Viagem para Lisboa: esfera armilar e esperança
Ao embarcar no avião rumo à Lisboa, sob um céu límpido, encontrava-me repleta de expectativas quanto ao que viveria nas semanas a seguir. Agora, voltando para casa, percebo o quão inimaginável foi essa experiência: a história das sociedades humanas, expressa em belos monumentos e pinturas, é fascinante e repleta de mistérios, diante dos quais a nossa imaginação ganha espaço.
A princípio, conheci a cidade de Lisboa, capital de Portugal. Adentrar no cenário das Grandes Navegações, ao vislumbrar o horizonte do Rio Tejo, despertou em mim novas perspectivas. Foi interessante notar o quanto, na Era Medieval e Moderna, o significado de cada elemento da vida, desde um reinado até uma expedição marítima, ia sempre além do visível. Em outras palavras, os símbolos, as pinturas e os monumentos no cenário europeu trazem à tona crenças e perspectivas socioculturais, o que inspira espiritualidade e nacionalismo na população.
A esfera armilar, por exemplo, é um dos principais símbolos dos Descobrimentos Portugueses e está presente na atual bandeira portuguesa. Ela é um instrumento de astronomia aplicado em navegações: a pequena esfera no centro do conjunto representa a Terra, enquanto os anéis remetem aos paralelos e o anel mais grosso representa as constelações do Zodíaco. Assim, constitui um modelo físico da antiga concepção ptolemaica (geocêntrica) do cosmos.

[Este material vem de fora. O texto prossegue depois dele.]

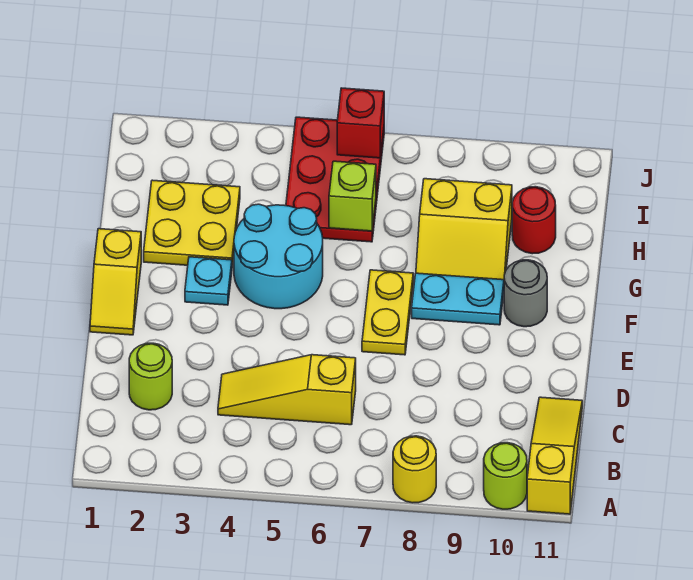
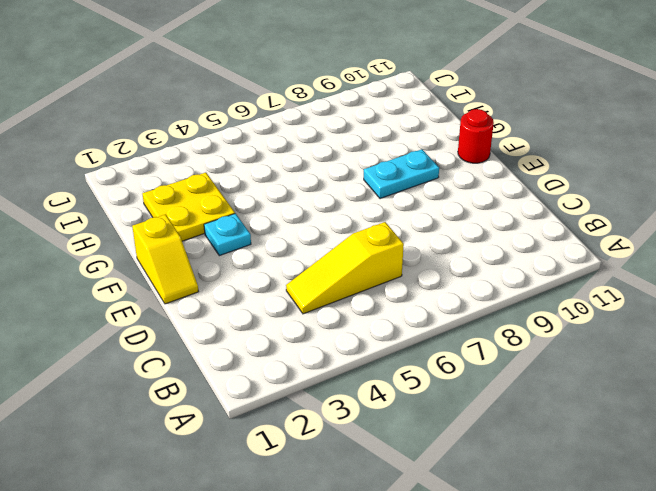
red round brick F11 level 1 -> red round brick H10 level 1
none -> yellow round brick A8 level 1
none -> lime round brick A10 level 1
none -> yellow slope A11:C11 level 1 top A

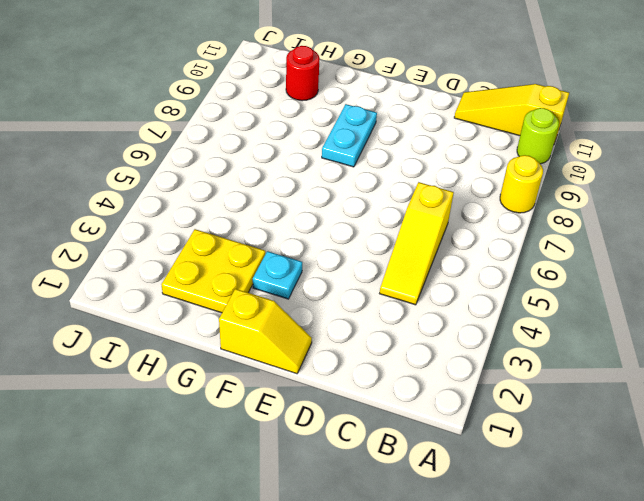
none -> lime round brick C2 level 1
none -> yellow plate E7:F7 level 1
none -> cyan round brick F4:G5 level 1

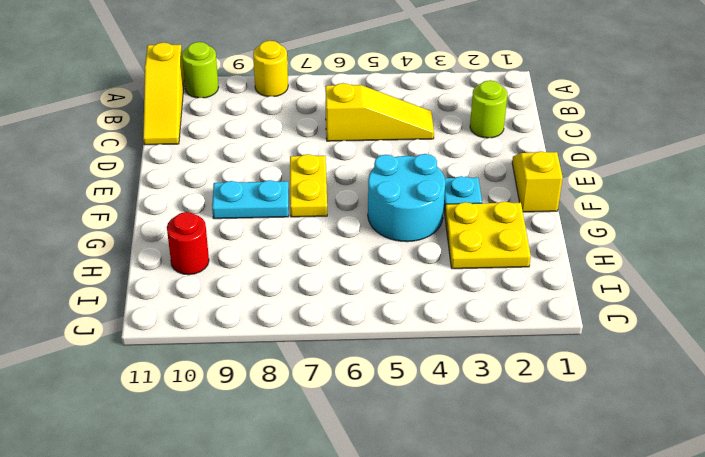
none -> grey round brick F10 level 1
none -> yellow slope G8:H9 level 1 top H
none -> red plate H5:J6 level 1

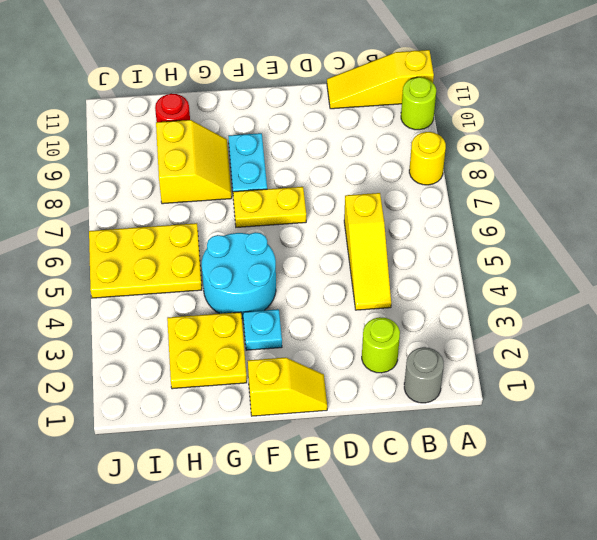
grey round brick B1 level 1 -> grey round brick F10 level 1
yellow plate H5:J6 level 1 -> red plate H5:J6 level 1
none -> lime brick H6 level 2
none -> red brick J6 level 2

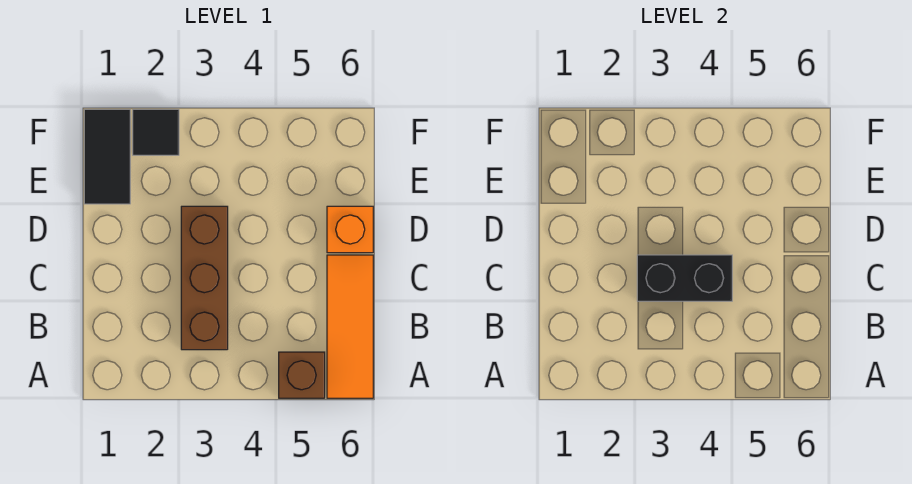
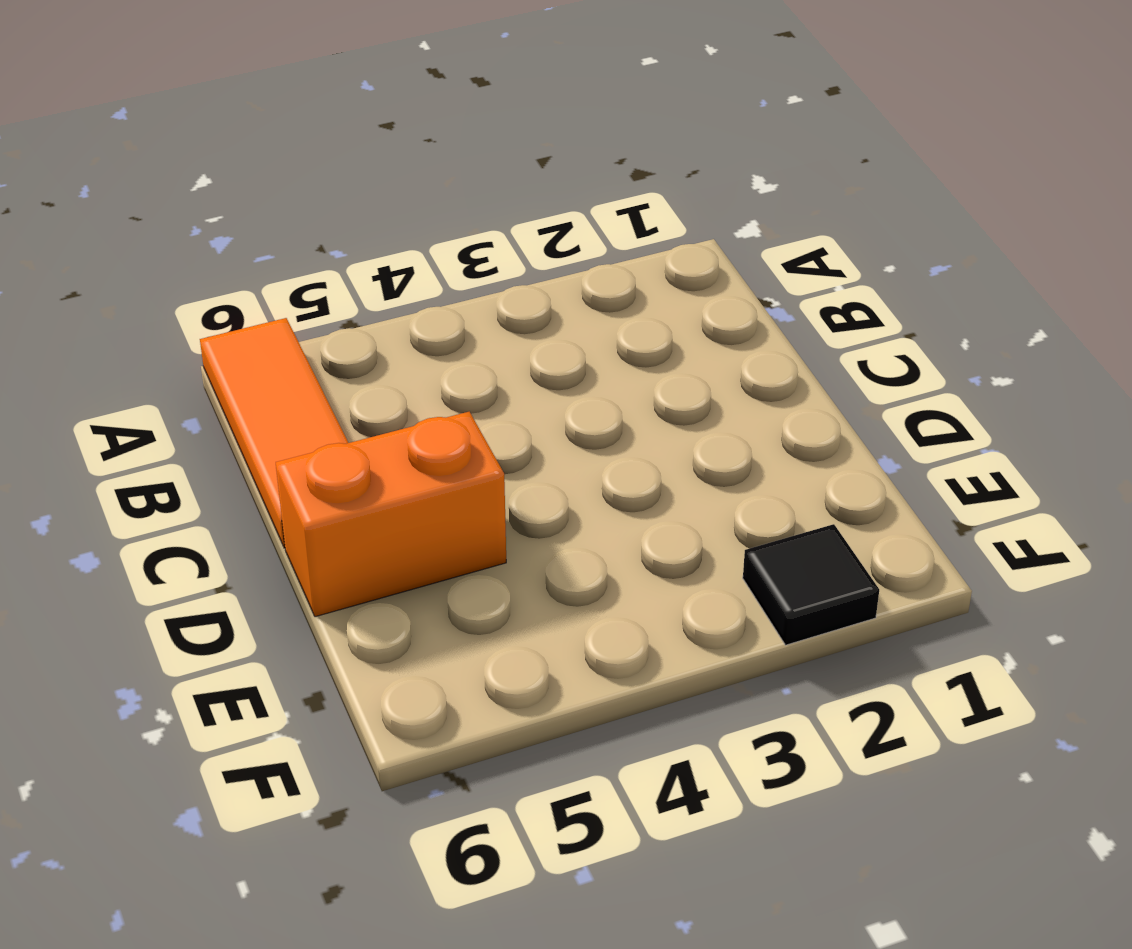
orange brick D5:D6 level 1 -> orange brick D6 level 1
none -> brown brick A5 level 1
none -> brown brick B3:D3 level 1

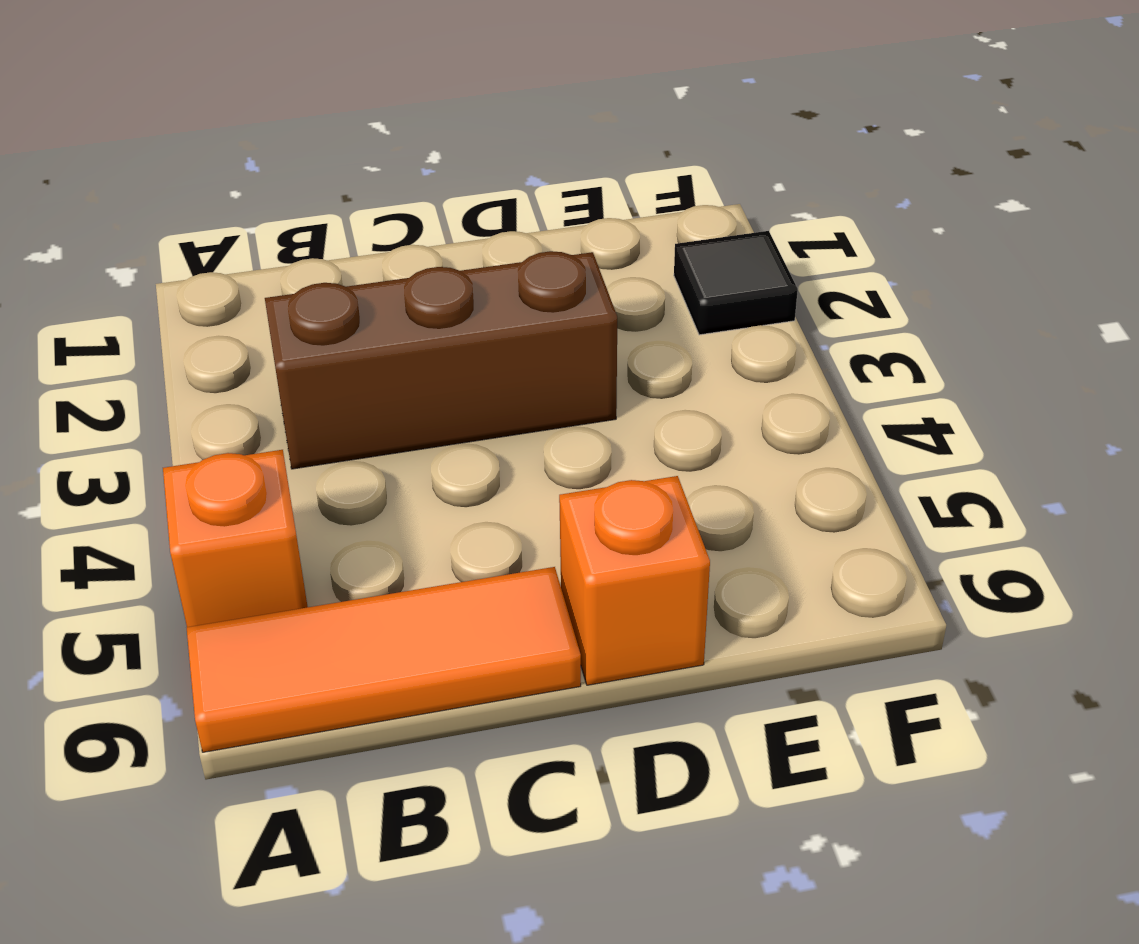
orange brick A5 level 1 -> brown brick A5 level 1
none -> black tile E1:F1 level 1
none -> black brick C3:C4 level 2

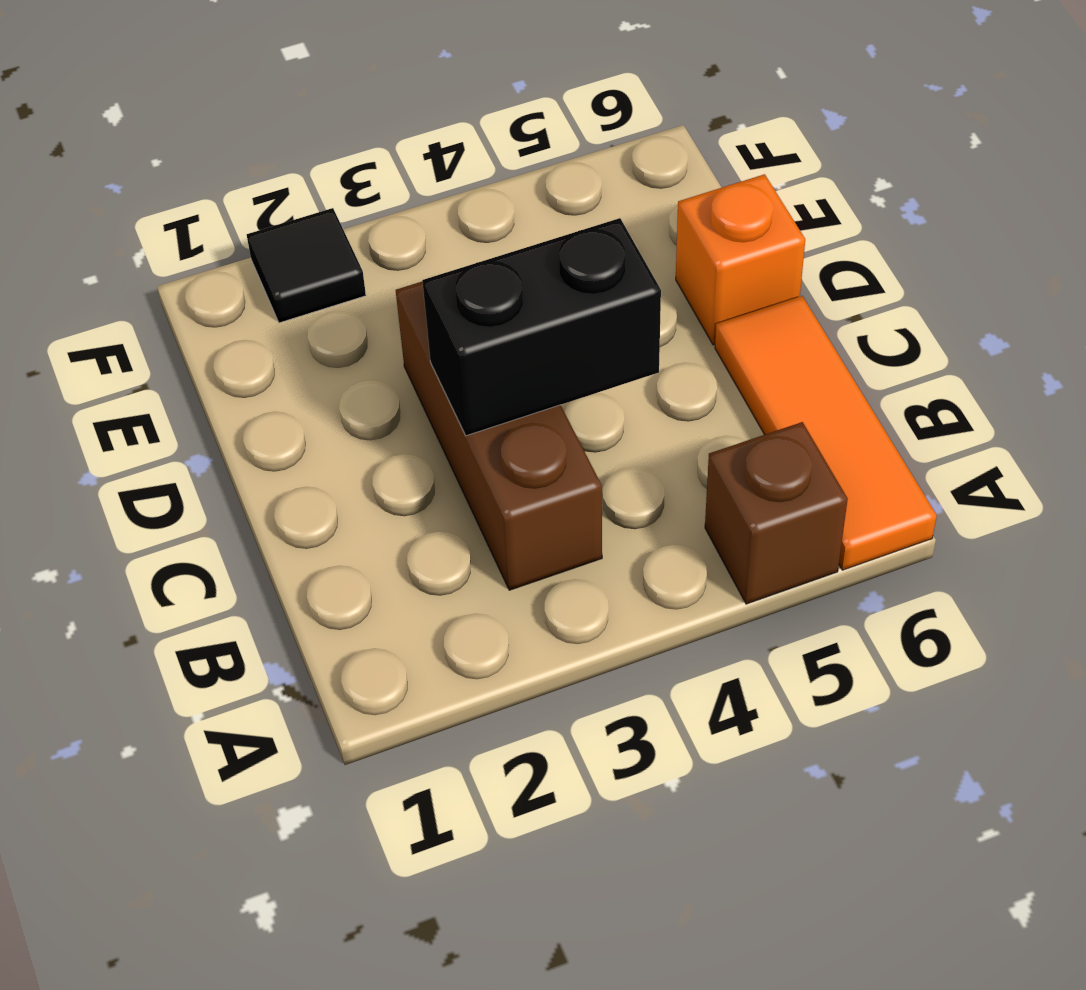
none -> black tile E1:F1 level 1

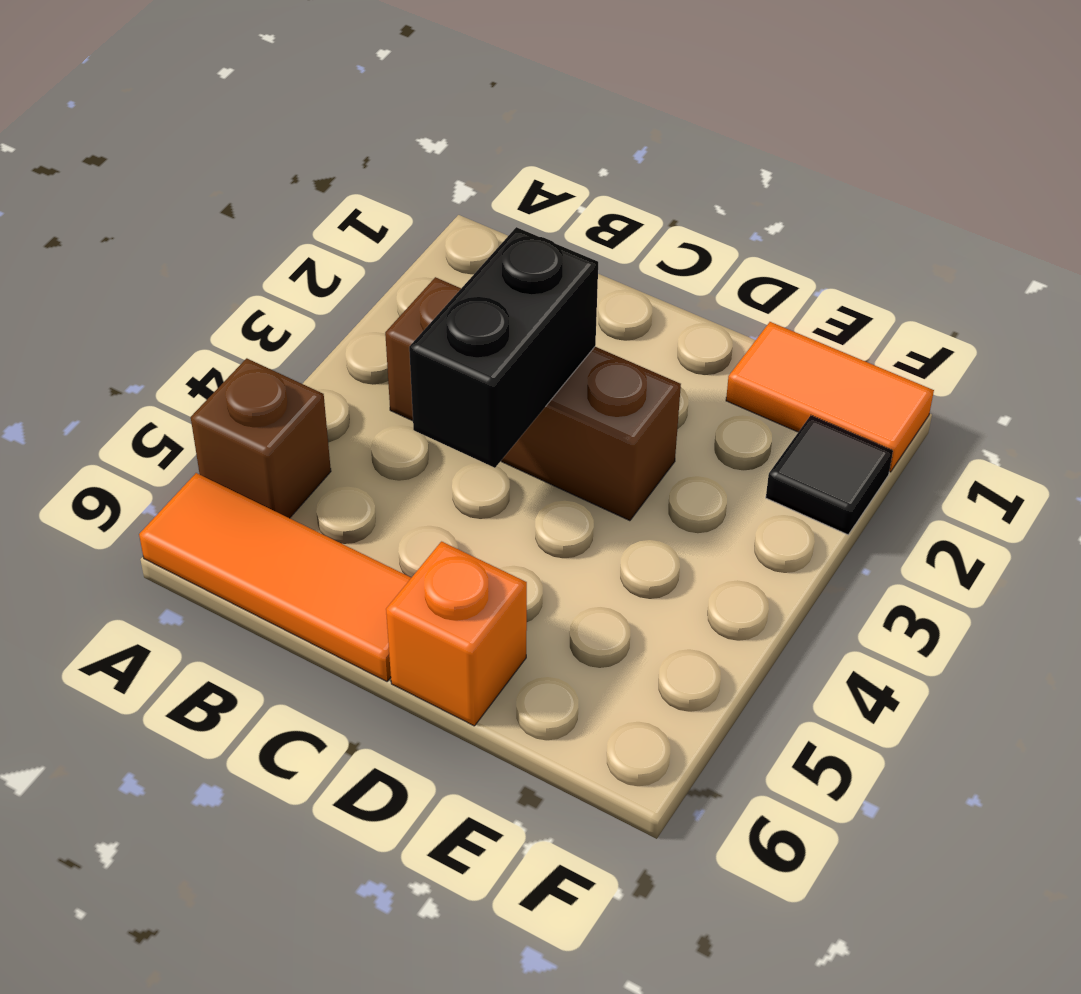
orange tile E1:F1 level 1 -> black tile E1:F1 level 1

Apesar do seu papel fundamental como instrumento científico e didático nos séculos XV e XVI, o significado da esfera armilar transcende o seu caráter instrumental. Se por um lado a sua observação permite aguçar a imaginação dos círculos da esfera celeste, por outro a sua contemplação permite interiorizar a beleza simétrica, ordem, constância e imutabilidade da obra universal do Criador. Isso é ilustrado na pintura a seguir, na qual o famoso teólogo Agostinho de Hipona contempla a esfera armilar:
Nesse sentido, este modelo do cosmos expressa a influência do céu sobre a terra, ou a influência do Divino sobre a matéria. Assim, a existência na terra teria como objetivo encontrar influência e direção na esfera celeste, tendo-a como destino: o propósito da vida humana é ascender à sua fonte. Graças a essa interpretação, a esfera armilar era associada à virtude teológica da esperança.
Quando, então, em 1495 o duque D. Manuel, quinto de uma linhagem co-lateral dinástica, conseguiu contra todas as expectativas ser elevado rei de Portugal, D.João II atribuiu-lhe como divisa pessoal (elemento que representava pretensa virtude dos seus detentores) a esfera armilar, remetendo à esperança de uma legítima e real sucessão.
Posteriormente, essa divisa revestiu-se de significativa carga simbólica, ao representar, no campo terreno e espiritual, o projeto expansionista de D.Manuel, tonando-se símbolo dos Descobrimentos Portugueses. Ela também foi muito utilizada na documentação e na arquitetura de seu tempo, como na famosa Torre de Belém, construída no “estilo manuelino”:
Por fim, percebo o quanto a compreensão do significado por trás de objetos, monumentos e circunstâncias tem o poder de ressignificar a visão que temos deles, o que enriquece o nosso imaginário. Na contemporaneidade, a difusão do materialismo - doutrina que identifica, na matéria e em seu movimento, a realidade fundamental do universo, com a capacidade de explicação para todos os fenômenos naturais, sociais e mentais- levou muitas pessoas a perderem a perspectiva e o entendimento sobre o transcendente.
Creio que, conforme diz William Shakespeare, “há mais coisas entre o céu e a terra do que pode imaginar a nossa vã filosofia”, mas cabe a nós procurar o que apenas olhos atentos podem ver. Definitivamente, há riqueza e verdade nas entrelinhas da vida.